In the last 5 years, the involvement of CMV has been increasingly recognized in two forms of anterior segment disease, in both of which CMV DNA is detected in aqueous by PCR amplification. In the pathogenesis, it remains unclear whether CMV reactivation is the primary cause of the inflammation or whether local CMV reactivation occurs in the anterior segment as a secondary consequence of macrophage/dendritic cell activation provoked by a different primary cause (as for example, local CMV reactivation occurs in the large intestine in some patients who have ulcerative colitis or Clostridium difficile-associated colitis).

CMV anterior uveitis

The clinical presentation is unilateral recurrent acute or chronic anterior uveitis usually associated with raised intra-ocular pressure in an immuno-competent adult.6 The anterior uveitis may not respond to topical steroids.
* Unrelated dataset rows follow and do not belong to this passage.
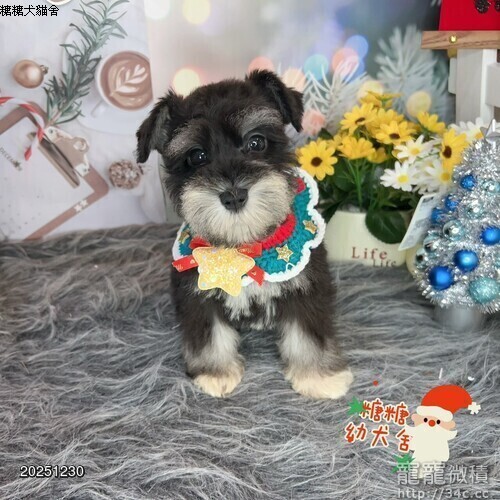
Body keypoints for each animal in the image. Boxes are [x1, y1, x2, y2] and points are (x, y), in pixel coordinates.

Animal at [136, 70, 352, 399]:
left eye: (256, 141)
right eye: (197, 156)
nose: (234, 196)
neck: (242, 246)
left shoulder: (306, 289)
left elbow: (308, 337)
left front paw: (319, 378)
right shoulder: (197, 295)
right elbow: (211, 337)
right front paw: (215, 374)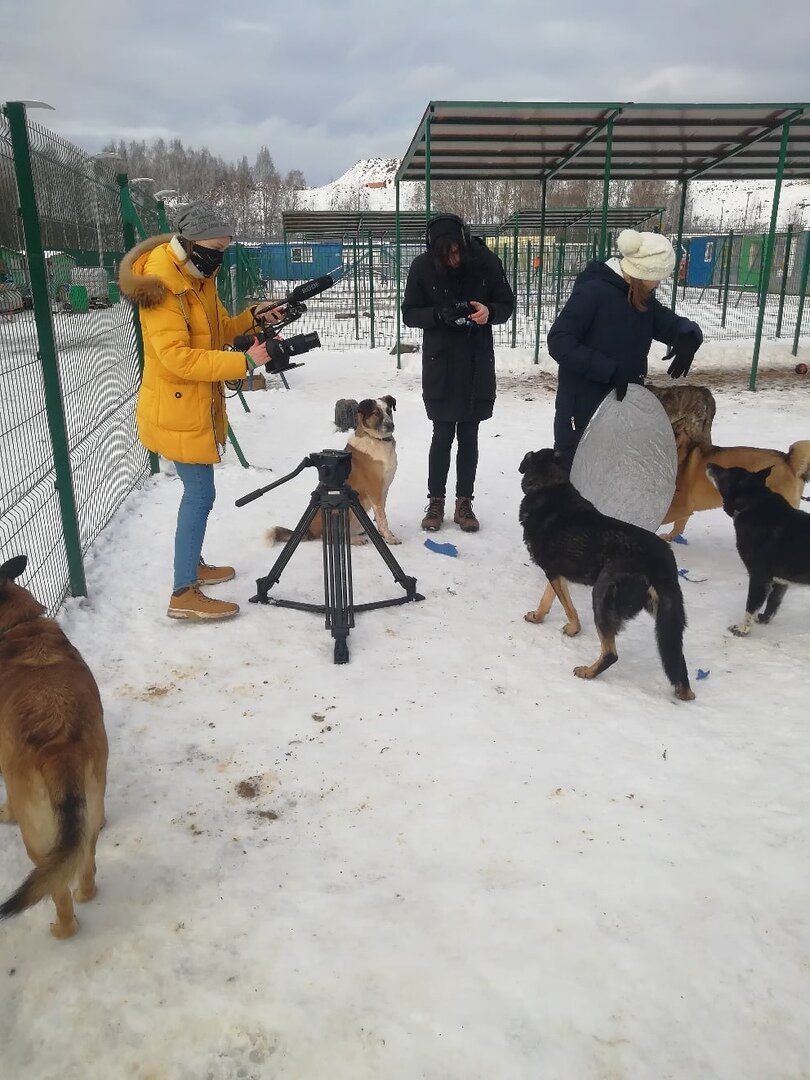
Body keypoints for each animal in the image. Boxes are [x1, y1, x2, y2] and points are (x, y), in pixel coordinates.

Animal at [0, 557, 108, 937]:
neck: (22, 623)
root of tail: (59, 749)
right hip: (89, 811)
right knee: (85, 861)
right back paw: (87, 892)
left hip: (37, 841)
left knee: (56, 889)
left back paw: (63, 928)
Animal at [267, 395, 401, 544]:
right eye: (376, 413)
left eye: (389, 411)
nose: (391, 425)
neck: (375, 439)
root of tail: (310, 531)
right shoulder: (375, 490)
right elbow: (382, 518)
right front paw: (389, 538)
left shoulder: (384, 489)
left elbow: (381, 515)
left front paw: (383, 534)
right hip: (346, 508)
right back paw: (355, 539)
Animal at [522, 447, 695, 699]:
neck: (551, 487)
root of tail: (660, 561)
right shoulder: (556, 572)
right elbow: (550, 598)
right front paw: (539, 616)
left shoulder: (552, 570)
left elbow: (566, 605)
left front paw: (571, 628)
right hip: (668, 616)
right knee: (676, 656)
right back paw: (685, 691)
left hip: (602, 596)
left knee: (611, 653)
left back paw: (588, 672)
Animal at [704, 462, 810, 630]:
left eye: (726, 472)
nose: (709, 463)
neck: (753, 504)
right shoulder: (780, 581)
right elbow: (773, 603)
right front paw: (763, 619)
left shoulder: (759, 575)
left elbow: (751, 605)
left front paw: (742, 629)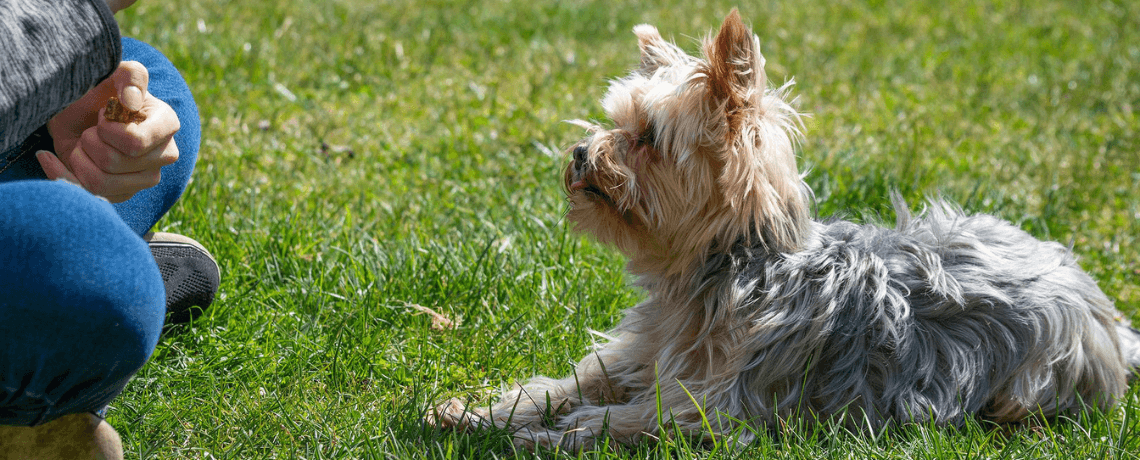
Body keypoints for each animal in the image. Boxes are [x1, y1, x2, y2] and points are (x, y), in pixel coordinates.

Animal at [428, 8, 1140, 450]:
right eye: (613, 121)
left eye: (648, 137)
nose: (580, 155)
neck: (722, 268)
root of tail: (1106, 315)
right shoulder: (640, 355)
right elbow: (566, 386)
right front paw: (477, 413)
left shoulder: (716, 404)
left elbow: (626, 418)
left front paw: (552, 435)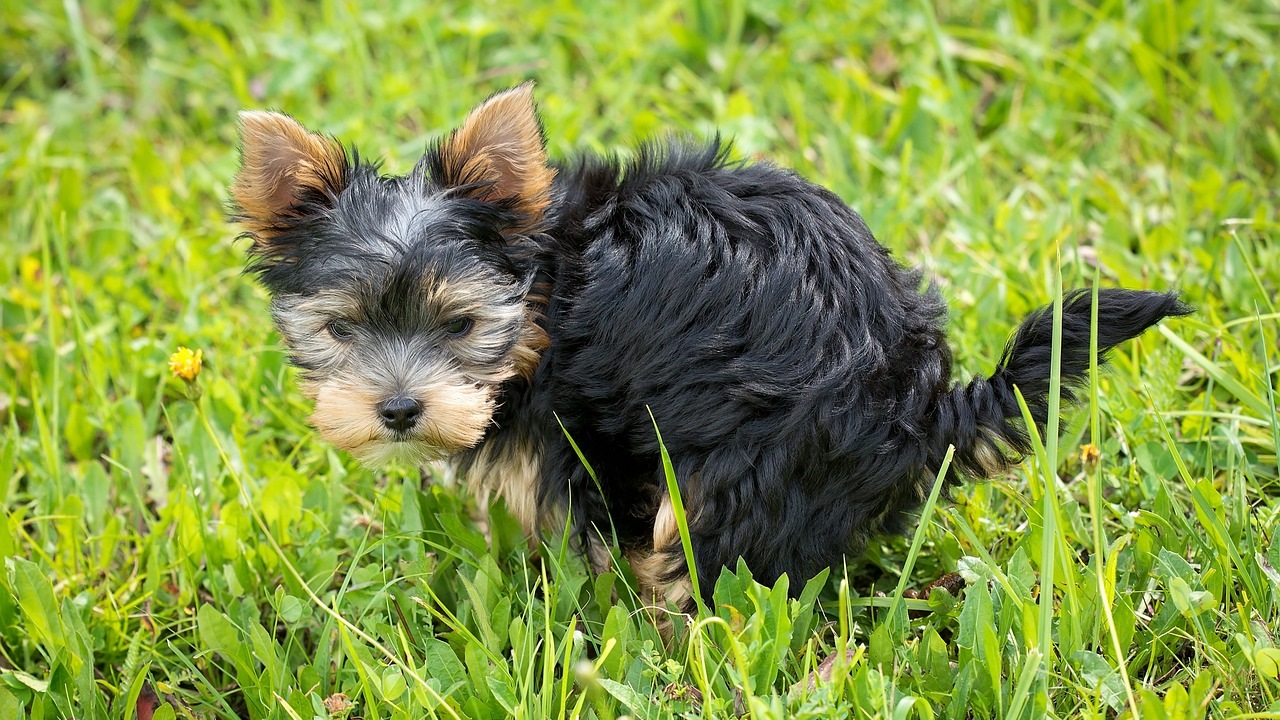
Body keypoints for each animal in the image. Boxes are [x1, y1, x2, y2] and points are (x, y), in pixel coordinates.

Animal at [230, 82, 1187, 609]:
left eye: (459, 325)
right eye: (342, 329)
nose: (398, 409)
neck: (544, 292)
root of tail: (922, 402)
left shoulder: (586, 433)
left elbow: (589, 527)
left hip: (751, 460)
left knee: (708, 554)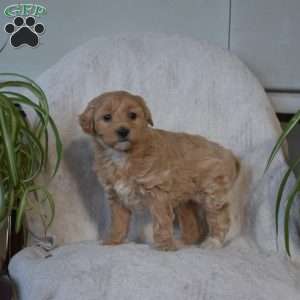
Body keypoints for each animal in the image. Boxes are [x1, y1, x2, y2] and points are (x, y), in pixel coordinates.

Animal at [79, 90, 244, 250]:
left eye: (132, 115)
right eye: (107, 117)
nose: (123, 131)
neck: (123, 155)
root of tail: (227, 152)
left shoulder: (157, 191)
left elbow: (161, 221)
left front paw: (165, 246)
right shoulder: (116, 195)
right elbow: (118, 221)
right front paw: (113, 241)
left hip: (212, 192)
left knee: (220, 217)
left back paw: (213, 242)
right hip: (186, 199)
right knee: (192, 224)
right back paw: (183, 242)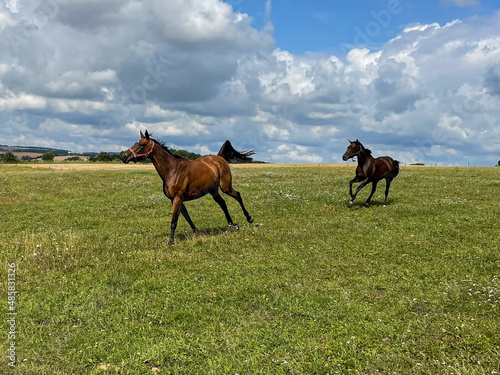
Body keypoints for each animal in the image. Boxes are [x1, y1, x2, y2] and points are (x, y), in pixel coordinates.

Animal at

There is generally a clinical response to systemic or intra-vitreal anti-CMV treatment, but inflammation frequently recurs after the anti-CMV treatment is stopped; the most effective treatment strategy for this recurrent inflammation is unclear, and a clinical trial is needed.

CMV corneal endotheliitis

The clinical presentation is corneal endothelial cell loss, local stromal oedema of the cornea and keratic precipitates, sometimes accompanied by raised intra-ocular pressure or iris atrophy in an immuno-competent adult7. A higher CMV viral load in aqueous has been associated with increased corneal endothelial cell loss. In some reports, the development of CMV endotheliitis was preceded by local or systemic immunosuppression or penetrating corneal surgery. In most cases, systemic anti-CMV treatment has been followed by improvement in endotheliitis and improvement in intra-ocular pressure. As corneal endotheliitis can also be related to HSV or VZV reactivation, an accurate virological diagnosis by PCR amplification of aqueous is necessary to ensure the correct antiviral treatment.